■ Text to read ■
******************************

Lilith's recorded story begins with Innana, granddaughter
of Ninlil, who was the
"Queen of Heaven" in early Sumeria. The legend of Innana and Enki told
of the sacred sexual customs that were one of Innana's gifts to
civilize the
people of Erech. Here, the holy women of the temple were known as the
nu-gig,
the pure and spotless virgin priestesses. They took as their lovers the
members
of the community who came to the temple to worship the Goddess and to
receive a
healing. At this time Lilith's name is recorded as a young maiden, the
"hand of Innana," who gathers the men from the street and brings them
to the temple at Erech for the holy rites.

******************************

[Extracted data entries]
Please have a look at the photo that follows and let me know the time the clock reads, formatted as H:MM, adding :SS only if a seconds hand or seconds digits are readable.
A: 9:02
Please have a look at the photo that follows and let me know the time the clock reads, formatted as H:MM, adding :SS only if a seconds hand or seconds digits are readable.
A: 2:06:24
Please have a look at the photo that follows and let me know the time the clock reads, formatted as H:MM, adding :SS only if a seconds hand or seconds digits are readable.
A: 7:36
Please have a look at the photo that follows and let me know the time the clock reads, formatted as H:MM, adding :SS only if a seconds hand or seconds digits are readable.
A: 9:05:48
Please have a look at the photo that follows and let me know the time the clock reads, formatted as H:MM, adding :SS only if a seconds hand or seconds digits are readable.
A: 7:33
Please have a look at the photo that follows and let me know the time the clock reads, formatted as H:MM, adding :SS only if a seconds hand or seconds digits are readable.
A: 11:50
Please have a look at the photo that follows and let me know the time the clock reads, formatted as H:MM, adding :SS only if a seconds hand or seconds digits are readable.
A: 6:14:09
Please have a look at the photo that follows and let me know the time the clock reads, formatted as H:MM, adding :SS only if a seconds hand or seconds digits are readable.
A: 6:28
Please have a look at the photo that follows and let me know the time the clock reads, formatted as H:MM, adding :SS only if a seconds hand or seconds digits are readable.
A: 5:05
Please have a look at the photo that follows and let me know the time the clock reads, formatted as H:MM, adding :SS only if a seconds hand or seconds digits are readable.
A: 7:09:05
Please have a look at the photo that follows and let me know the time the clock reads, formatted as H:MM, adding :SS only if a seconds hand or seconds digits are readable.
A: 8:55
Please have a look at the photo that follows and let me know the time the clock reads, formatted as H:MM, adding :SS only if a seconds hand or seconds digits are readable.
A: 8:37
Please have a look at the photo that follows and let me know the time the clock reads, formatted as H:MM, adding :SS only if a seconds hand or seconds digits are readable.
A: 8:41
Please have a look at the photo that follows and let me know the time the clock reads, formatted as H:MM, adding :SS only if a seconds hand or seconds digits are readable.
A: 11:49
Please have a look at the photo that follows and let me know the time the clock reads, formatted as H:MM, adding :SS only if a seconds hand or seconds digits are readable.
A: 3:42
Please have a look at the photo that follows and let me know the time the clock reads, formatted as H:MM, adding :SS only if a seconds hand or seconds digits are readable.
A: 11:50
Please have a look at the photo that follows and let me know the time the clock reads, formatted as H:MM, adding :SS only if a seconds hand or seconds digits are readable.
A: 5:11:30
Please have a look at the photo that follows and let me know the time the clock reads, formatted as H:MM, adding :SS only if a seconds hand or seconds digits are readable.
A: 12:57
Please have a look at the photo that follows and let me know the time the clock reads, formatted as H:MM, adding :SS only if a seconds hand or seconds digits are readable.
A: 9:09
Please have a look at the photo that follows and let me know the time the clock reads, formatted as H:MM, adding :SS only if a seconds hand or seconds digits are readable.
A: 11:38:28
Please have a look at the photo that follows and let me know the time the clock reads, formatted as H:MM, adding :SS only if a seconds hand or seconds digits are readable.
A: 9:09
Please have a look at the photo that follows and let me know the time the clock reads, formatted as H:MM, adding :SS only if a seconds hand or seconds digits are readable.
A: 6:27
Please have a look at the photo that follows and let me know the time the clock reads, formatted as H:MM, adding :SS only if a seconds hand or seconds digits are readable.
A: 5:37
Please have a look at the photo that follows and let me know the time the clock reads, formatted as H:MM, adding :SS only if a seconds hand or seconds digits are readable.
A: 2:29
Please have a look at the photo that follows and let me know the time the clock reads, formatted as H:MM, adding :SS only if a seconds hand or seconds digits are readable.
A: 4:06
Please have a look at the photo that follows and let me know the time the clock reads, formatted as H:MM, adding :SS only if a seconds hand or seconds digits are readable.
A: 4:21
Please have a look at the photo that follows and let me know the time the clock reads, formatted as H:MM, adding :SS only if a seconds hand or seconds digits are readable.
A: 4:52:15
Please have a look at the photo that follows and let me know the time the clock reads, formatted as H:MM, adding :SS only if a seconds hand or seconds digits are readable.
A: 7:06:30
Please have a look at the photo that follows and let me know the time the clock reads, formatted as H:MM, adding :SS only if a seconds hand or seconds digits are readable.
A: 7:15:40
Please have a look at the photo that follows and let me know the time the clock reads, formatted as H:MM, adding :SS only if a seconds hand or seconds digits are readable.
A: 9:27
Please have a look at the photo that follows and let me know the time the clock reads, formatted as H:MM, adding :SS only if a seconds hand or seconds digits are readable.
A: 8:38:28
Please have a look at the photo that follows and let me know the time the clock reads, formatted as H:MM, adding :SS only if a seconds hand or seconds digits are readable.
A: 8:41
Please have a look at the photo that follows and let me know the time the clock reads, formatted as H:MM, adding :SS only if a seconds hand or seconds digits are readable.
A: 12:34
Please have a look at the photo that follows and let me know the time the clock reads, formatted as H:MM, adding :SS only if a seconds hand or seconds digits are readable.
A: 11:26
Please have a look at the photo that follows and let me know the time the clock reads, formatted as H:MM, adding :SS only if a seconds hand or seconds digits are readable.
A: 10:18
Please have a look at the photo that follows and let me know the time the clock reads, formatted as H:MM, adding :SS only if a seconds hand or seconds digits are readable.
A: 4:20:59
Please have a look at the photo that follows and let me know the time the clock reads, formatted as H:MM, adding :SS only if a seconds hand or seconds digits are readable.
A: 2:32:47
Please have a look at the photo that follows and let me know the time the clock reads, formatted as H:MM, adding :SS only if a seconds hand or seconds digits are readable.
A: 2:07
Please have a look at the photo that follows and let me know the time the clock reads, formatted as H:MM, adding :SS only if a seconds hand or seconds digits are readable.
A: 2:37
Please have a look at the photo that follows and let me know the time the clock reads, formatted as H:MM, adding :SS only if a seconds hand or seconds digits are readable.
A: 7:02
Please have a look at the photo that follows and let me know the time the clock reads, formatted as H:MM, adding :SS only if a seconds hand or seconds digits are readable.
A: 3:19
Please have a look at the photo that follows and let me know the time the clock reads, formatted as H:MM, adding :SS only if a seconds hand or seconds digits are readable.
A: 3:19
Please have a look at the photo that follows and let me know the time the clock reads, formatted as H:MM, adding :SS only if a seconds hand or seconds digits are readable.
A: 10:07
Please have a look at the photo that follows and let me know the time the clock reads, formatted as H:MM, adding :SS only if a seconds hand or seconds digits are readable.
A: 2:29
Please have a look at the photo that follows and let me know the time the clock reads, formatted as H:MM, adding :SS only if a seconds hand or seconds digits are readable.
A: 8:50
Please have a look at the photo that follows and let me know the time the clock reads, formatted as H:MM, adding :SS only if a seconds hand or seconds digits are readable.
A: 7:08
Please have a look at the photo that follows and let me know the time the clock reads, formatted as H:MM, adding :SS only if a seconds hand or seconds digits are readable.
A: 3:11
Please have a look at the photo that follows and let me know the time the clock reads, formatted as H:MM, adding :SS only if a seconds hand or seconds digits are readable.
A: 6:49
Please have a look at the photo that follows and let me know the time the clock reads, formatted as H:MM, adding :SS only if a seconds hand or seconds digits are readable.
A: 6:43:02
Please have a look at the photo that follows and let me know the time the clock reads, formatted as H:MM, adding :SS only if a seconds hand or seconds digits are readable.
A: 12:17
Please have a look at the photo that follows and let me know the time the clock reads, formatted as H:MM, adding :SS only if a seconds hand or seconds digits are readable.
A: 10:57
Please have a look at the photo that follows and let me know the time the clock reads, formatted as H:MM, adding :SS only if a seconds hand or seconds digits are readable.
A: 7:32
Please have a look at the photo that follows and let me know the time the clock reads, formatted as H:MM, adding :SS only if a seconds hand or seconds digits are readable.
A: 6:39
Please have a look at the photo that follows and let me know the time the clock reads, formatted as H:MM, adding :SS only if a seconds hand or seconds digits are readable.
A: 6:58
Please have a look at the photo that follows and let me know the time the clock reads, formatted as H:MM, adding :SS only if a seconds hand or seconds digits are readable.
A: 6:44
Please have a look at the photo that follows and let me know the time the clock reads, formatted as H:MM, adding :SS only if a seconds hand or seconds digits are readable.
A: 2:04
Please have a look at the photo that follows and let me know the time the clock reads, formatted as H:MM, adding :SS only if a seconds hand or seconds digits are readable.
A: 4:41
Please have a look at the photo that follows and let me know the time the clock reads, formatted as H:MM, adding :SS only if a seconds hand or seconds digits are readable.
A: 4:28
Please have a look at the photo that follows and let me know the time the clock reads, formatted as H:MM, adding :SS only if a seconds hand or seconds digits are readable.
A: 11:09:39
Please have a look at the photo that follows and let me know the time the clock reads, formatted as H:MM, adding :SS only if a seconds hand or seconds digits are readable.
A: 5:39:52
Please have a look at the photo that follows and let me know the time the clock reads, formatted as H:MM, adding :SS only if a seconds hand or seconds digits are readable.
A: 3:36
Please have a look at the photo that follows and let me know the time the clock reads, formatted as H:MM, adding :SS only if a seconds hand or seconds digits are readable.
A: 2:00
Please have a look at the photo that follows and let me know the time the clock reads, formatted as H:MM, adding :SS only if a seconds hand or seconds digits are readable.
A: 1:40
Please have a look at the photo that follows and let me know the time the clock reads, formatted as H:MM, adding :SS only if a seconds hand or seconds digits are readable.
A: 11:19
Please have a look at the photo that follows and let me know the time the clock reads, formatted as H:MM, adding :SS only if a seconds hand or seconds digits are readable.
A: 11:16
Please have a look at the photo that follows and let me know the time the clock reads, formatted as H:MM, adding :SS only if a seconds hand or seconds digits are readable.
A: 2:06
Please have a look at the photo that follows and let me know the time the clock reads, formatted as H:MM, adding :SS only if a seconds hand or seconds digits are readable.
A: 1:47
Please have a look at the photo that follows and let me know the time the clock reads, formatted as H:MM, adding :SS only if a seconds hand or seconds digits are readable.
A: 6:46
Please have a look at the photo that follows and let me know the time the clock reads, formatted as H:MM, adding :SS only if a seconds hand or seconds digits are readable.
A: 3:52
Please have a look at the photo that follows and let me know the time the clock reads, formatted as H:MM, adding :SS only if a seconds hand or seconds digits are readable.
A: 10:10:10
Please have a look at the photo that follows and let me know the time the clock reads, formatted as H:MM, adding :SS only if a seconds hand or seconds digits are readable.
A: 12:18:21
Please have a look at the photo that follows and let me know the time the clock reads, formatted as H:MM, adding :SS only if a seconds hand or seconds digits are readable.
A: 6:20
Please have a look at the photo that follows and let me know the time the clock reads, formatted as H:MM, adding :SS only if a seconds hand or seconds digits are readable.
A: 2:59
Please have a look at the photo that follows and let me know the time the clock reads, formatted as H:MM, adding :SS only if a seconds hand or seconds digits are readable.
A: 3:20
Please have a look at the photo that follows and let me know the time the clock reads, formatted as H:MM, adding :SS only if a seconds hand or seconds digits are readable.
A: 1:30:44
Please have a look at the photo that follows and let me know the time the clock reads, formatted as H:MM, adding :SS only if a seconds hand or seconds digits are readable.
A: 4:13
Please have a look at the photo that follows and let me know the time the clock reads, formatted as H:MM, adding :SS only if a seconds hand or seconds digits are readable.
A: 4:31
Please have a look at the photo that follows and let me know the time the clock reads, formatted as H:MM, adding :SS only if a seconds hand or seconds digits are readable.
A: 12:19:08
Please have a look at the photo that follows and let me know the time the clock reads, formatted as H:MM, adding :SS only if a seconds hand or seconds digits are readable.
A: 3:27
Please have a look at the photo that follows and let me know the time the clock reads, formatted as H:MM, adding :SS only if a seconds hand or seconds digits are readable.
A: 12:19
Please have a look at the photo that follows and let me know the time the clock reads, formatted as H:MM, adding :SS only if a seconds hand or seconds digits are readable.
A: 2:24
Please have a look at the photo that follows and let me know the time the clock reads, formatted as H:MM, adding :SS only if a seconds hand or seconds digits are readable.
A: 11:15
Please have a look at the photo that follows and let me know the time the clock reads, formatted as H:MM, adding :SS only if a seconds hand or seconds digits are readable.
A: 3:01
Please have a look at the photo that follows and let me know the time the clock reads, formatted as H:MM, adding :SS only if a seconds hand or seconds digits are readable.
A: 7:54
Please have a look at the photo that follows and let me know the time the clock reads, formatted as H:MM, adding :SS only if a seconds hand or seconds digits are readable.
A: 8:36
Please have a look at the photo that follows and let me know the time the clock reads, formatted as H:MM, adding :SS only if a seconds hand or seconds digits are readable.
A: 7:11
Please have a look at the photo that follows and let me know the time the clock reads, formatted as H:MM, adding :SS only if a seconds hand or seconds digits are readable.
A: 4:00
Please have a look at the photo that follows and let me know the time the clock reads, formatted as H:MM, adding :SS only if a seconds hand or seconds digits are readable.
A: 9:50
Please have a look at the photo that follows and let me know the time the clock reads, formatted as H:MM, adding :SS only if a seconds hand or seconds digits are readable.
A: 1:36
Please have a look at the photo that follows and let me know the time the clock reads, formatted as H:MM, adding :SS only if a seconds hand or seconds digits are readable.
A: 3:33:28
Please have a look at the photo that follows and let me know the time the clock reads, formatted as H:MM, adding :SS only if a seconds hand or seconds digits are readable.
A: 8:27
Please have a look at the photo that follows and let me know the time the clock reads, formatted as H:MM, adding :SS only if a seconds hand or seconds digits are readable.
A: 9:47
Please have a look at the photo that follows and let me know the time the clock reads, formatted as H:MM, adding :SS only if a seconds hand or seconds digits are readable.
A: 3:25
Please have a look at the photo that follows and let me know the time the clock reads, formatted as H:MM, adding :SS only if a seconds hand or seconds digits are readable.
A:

******************************

■ Exercise instructions ■
Carry on the passage about Lilith and Innana in early Sumerian legend, picking up after its final sentence.

■ Task answer ■
Between 3000 BCE and 2500 BCE the ancient Sumerian
culture began to interface
with the coming of the patriarchy. As the patriarchy moved to overtake
the reign
of the Goddess, they first needed to sever the people from the
Goddess's vast
power, which was centered in her inner temple of sacred sexual love. In
order to
accomplish this task the patriarchy rejected and suppressed the sexual
rites of
the Goddess religion. Like the denied shadow when projected, women's
sexual
power became demonized as a force of evil. Over the centuries the young
maid
Lilith, who first approached the men to take them to Innana's holy
temple,
became in patriarchal culture the embodiment of everything that was
evil and
dangerous in the sexual realm. She especially catalyzed men's worst
fears
concerning the sexual power of the feminine.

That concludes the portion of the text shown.